**WHAT TO WORK ON**
The listing below is the input. Say how many of its lines contain "HeavyComponent", giving the number alone.
Content starts
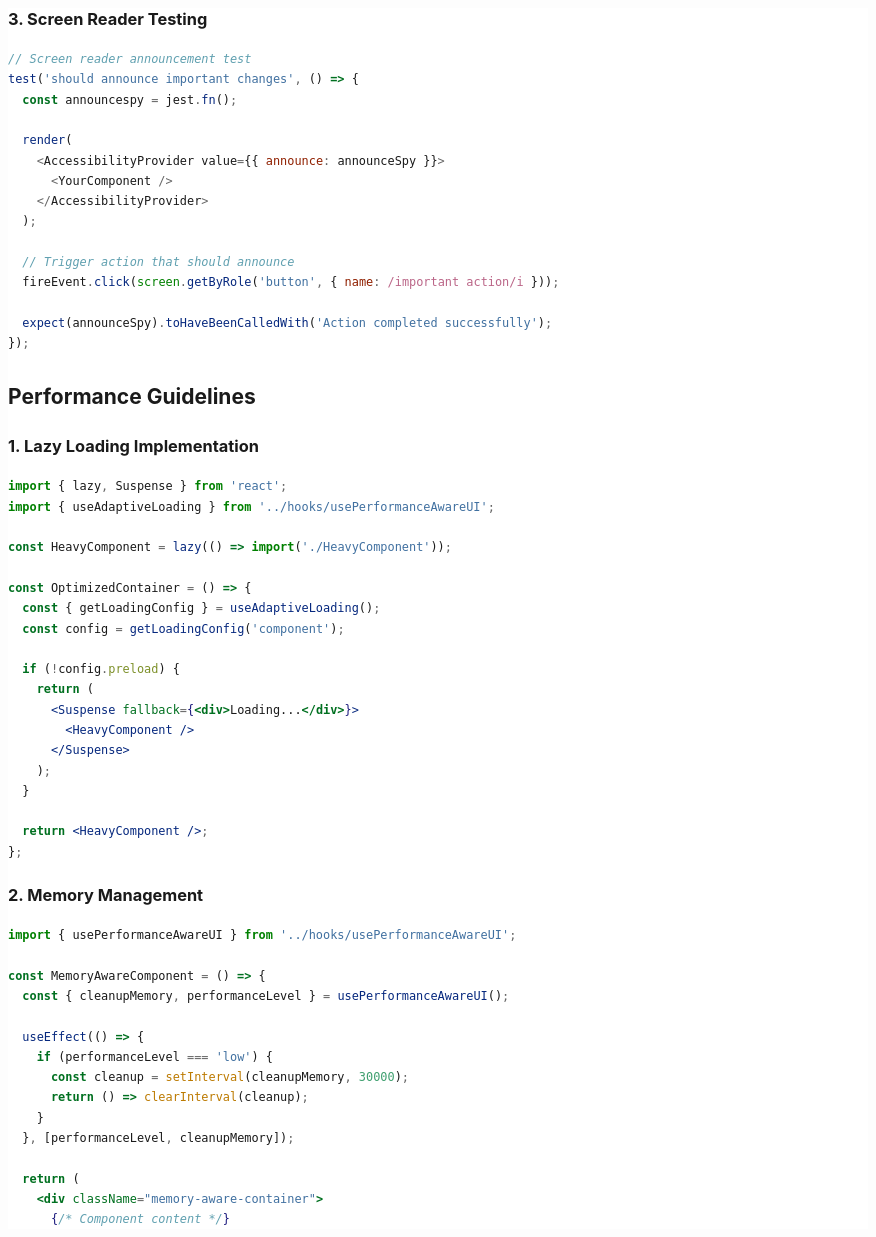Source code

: ### 3. Screen Reader Testing

```javascript
// Screen reader announcement test
test('should announce important changes', () => {
  const announcespy = jest.fn();
  
  render(
    <AccessibilityProvider value={{ announce: announceSpy }}>
      <YourComponent />
    </AccessibilityProvider>
  );
  
  // Trigger action that should announce
  fireEvent.click(screen.getByRole('button', { name: /important action/i }));
  
  expect(announceSpy).toHaveBeenCalledWith('Action completed successfully');
});
```

## Performance Guidelines

### 1. Lazy Loading Implementation

```jsx
import { lazy, Suspense } from 'react';
import { useAdaptiveLoading } from '../hooks/usePerformanceAwareUI';

const HeavyComponent = lazy(() => import('./HeavyComponent'));

const OptimizedContainer = () => {
  const { getLoadingConfig } = useAdaptiveLoading();
  const config = getLoadingConfig('component');

  if (!config.preload) {
    return (
      <Suspense fallback={<div>Loading...</div>}>
        <HeavyComponent />
      </Suspense>
    );
  }

  return <HeavyComponent />;
};
```

### 2. Memory Management

```jsx
import { usePerformanceAwareUI } from '../hooks/usePerformanceAwareUI';

const MemoryAwareComponent = () => {
  const { cleanupMemory, performanceLevel } = usePerformanceAwareUI();

  useEffect(() => {
    if (performanceLevel === 'low') {
      const cleanup = setInterval(cleanupMemory, 30000);
      return () => clearInterval(cleanup);
    }
  }, [performanceLevel, cleanupMemory]);

  return (
    <div className="memory-aware-container">
      {/* Component content */}
```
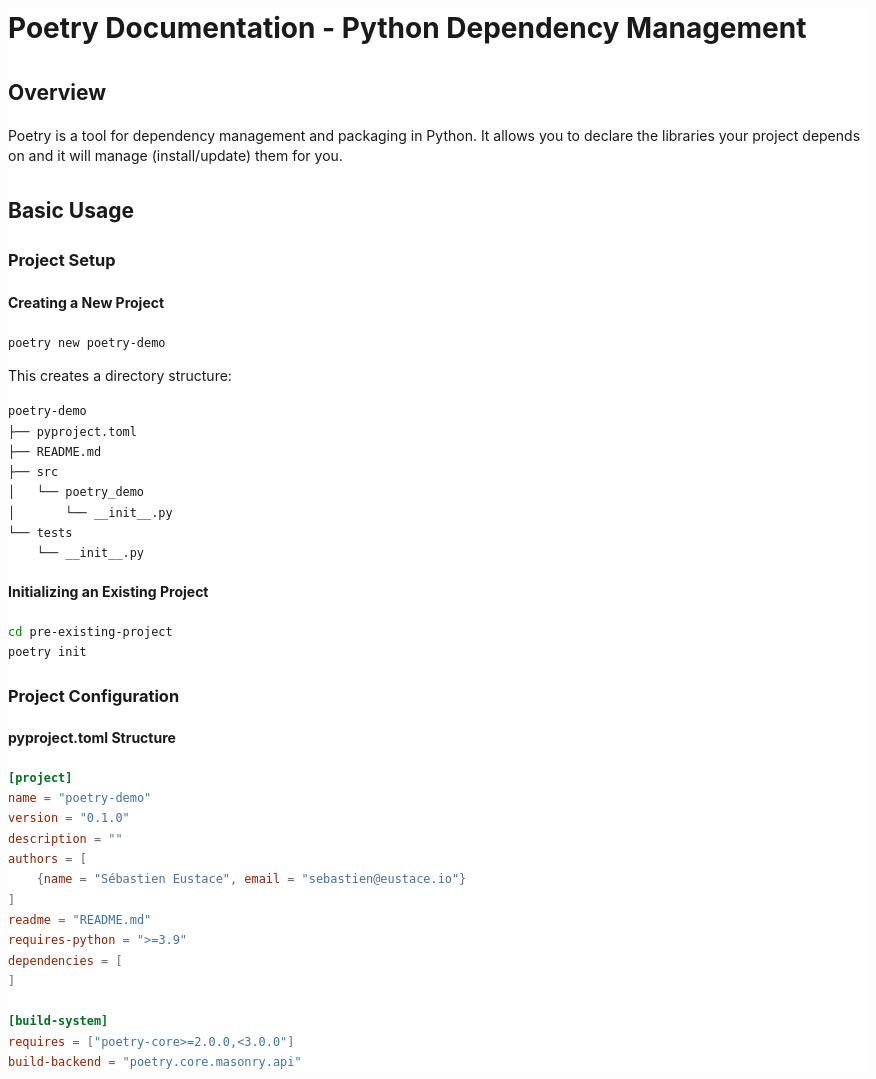 # Poetry Documentation - Python Dependency Management

## Overview

Poetry is a tool for dependency management and packaging in Python. It allows you to declare the libraries your project depends on and it will manage (install/update) them for you.

## Basic Usage

### Project Setup

#### Creating a New Project

```bash
poetry new poetry-demo
```

This creates a directory structure:

```
poetry-demo
├── pyproject.toml
├── README.md
├── src
│   └── poetry_demo
│       └── __init__.py
└── tests
    └── __init__.py
```

#### Initializing an Existing Project

```bash
cd pre-existing-project
poetry init
```

### Project Configuration

#### pyproject.toml Structure

```toml
[project]
name = "poetry-demo"
version = "0.1.0"
description = ""
authors = [
    {name = "Sébastien Eustace", email = "sebastien@eustace.io"}
]
readme = "README.md"
requires-python = ">=3.9"
dependencies = [
]

[build-system]
requires = ["poetry-core>=2.0.0,<3.0.0"]
build-backend = "poetry.core.masonry.api"
```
Content ends
**ANSWER SECTION**
3